DOCUMENT SECTION START

French firm gets signal from crashed Egypt plane

Published: Updated:
(Kurush Pawar / CC BY-SA 2.0)

CAIRO (AP) – A French ship has detected the signal from a black box recorder on the EgyptAir plane that crashed into the Mediterranean Sea last month, a development that could bring investigators closer to explaining the crash, which killed all 66 people on board.

Once the search teams determine their exact location, they will use sophisticated equipment, including robots, to recover the flight data and voice recorders — believed to be 3,000 meters (9,800 feet) beneath the sea. The recorders’ location could point to the whereabouts of the bulk of the wreckage.

Analyzing the recorders could reveal whether a mechanical fault, a hijacking or a bomb caused the aircraft to disappear from radar and plunge into the sea two weeks ago.

COMBING THE SEAS

Ships and planes from Egypt, Greece, France, the United States and other nations have been combing the Mediterranean north of the Egyptian port of Alexandria for the jet’s voice and flight data recorders, as well as more bodies and parts of the aircraft.

The French naval ship Laplace, a research vessel that specializes in underwater searches, has picked up the signal of a detector attached to one of the recorders of flight MS804, according to the Alseamar company, which operates the onboard equipment.

DOCUMENT SECTION END

- **REQUIRED WORK**
According to the article on the EgyptAir crash, why does pinpointing and recovering the recorders matter? Answer in one to three sentences.

PROVIDED INFORMATION START

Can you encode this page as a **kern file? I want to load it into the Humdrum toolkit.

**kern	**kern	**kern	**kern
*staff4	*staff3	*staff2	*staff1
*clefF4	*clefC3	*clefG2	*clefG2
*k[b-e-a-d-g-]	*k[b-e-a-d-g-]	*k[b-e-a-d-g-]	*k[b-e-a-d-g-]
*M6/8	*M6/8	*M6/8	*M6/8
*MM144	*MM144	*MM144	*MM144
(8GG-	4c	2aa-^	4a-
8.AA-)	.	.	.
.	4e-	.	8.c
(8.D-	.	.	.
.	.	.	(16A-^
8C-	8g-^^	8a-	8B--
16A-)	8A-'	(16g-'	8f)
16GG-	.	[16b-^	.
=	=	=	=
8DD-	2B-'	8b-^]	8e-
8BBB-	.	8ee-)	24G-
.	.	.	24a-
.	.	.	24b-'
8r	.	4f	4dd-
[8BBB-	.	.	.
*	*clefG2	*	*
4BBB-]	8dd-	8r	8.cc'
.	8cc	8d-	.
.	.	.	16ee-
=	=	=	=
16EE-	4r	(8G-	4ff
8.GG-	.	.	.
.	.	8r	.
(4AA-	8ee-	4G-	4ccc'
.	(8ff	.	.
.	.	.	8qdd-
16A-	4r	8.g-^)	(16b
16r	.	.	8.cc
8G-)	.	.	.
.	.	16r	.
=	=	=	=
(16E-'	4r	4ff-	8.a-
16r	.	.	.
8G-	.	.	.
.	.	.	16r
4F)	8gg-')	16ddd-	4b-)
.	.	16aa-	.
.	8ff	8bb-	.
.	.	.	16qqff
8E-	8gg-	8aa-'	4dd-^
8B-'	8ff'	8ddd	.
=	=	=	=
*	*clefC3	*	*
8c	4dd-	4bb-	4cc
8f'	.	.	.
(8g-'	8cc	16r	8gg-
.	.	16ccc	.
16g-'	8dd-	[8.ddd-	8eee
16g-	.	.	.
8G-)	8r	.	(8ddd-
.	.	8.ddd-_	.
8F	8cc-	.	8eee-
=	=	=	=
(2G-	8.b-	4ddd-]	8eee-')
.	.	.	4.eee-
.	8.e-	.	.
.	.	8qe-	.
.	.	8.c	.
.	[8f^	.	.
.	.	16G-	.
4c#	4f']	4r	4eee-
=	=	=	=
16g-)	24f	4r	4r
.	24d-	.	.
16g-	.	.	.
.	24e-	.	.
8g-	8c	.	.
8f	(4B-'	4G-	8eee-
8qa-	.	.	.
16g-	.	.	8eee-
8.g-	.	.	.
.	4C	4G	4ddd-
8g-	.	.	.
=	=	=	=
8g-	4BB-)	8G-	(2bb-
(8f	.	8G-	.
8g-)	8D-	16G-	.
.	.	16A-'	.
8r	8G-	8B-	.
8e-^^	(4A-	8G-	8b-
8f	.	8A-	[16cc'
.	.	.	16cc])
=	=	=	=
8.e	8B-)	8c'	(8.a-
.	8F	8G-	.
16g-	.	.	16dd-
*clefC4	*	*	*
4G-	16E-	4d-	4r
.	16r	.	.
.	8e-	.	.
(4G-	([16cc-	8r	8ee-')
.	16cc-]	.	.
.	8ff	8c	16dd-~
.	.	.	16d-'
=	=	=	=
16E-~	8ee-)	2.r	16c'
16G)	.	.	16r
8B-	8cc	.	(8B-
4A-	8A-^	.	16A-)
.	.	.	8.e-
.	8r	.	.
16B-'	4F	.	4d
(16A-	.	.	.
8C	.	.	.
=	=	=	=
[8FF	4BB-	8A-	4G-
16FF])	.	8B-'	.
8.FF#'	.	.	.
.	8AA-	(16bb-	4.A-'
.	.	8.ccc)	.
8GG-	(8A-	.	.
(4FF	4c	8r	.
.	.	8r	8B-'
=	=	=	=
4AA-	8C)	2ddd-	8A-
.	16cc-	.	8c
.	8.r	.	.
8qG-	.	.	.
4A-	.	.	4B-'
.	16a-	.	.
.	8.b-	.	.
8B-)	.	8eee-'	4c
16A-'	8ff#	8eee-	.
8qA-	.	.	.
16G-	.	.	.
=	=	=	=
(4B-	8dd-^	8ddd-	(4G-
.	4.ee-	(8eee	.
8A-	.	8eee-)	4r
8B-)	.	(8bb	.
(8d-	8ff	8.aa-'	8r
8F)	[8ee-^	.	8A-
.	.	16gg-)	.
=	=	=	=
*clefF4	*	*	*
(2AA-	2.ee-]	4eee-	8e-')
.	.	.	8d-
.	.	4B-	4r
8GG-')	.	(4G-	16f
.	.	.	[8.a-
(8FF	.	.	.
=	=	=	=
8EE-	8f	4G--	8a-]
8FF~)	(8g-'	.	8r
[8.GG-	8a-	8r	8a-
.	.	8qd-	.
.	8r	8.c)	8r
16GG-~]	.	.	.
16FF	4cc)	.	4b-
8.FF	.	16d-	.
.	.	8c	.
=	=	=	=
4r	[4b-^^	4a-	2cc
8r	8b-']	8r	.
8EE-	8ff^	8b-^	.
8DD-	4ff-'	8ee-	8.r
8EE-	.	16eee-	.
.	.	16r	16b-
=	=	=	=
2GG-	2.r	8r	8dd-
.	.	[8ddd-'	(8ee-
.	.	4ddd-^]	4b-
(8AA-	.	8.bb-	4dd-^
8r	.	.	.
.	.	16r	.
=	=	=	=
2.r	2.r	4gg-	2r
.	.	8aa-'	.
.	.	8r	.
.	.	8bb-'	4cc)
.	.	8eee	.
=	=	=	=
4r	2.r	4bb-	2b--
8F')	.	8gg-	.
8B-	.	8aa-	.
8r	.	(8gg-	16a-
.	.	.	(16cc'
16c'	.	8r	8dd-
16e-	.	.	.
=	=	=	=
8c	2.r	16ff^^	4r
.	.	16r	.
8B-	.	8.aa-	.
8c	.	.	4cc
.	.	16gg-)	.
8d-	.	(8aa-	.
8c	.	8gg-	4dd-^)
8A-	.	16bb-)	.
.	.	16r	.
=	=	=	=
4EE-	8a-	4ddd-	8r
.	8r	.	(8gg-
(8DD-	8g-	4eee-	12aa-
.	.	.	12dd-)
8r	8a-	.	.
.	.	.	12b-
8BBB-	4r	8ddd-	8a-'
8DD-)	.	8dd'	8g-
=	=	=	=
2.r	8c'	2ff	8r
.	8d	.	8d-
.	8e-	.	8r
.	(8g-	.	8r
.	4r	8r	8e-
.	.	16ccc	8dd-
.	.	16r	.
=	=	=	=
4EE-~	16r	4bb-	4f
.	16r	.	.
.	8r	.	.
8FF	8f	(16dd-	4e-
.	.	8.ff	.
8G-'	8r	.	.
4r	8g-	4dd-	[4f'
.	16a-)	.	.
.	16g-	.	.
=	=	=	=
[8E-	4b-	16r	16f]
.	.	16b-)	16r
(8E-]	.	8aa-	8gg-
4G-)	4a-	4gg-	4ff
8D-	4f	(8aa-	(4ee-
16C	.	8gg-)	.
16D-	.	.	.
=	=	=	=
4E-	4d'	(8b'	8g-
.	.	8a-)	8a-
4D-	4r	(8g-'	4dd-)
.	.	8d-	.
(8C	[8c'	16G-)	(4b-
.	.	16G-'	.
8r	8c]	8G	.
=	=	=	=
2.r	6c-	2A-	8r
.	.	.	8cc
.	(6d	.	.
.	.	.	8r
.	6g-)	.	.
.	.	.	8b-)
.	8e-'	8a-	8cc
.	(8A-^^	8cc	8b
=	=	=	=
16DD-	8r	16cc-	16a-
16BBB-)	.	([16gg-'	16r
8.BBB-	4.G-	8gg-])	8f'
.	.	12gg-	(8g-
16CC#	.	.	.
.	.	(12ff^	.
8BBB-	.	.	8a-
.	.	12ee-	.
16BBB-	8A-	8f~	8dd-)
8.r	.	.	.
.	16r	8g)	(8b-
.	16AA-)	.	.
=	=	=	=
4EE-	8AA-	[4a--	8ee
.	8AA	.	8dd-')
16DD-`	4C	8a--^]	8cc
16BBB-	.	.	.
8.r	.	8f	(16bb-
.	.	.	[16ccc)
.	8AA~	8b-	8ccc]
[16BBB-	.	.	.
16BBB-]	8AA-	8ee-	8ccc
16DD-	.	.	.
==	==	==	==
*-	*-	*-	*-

PROVIDED INFORMATION END

- **RESULT OF THIS EXERCISE**
The recorders' location could point to where most of the wreckage lies. Analyzing them could reveal whether a mechanical fault, a hijacking or a bomb caused the plane to vanish from radar and plunge into the sea.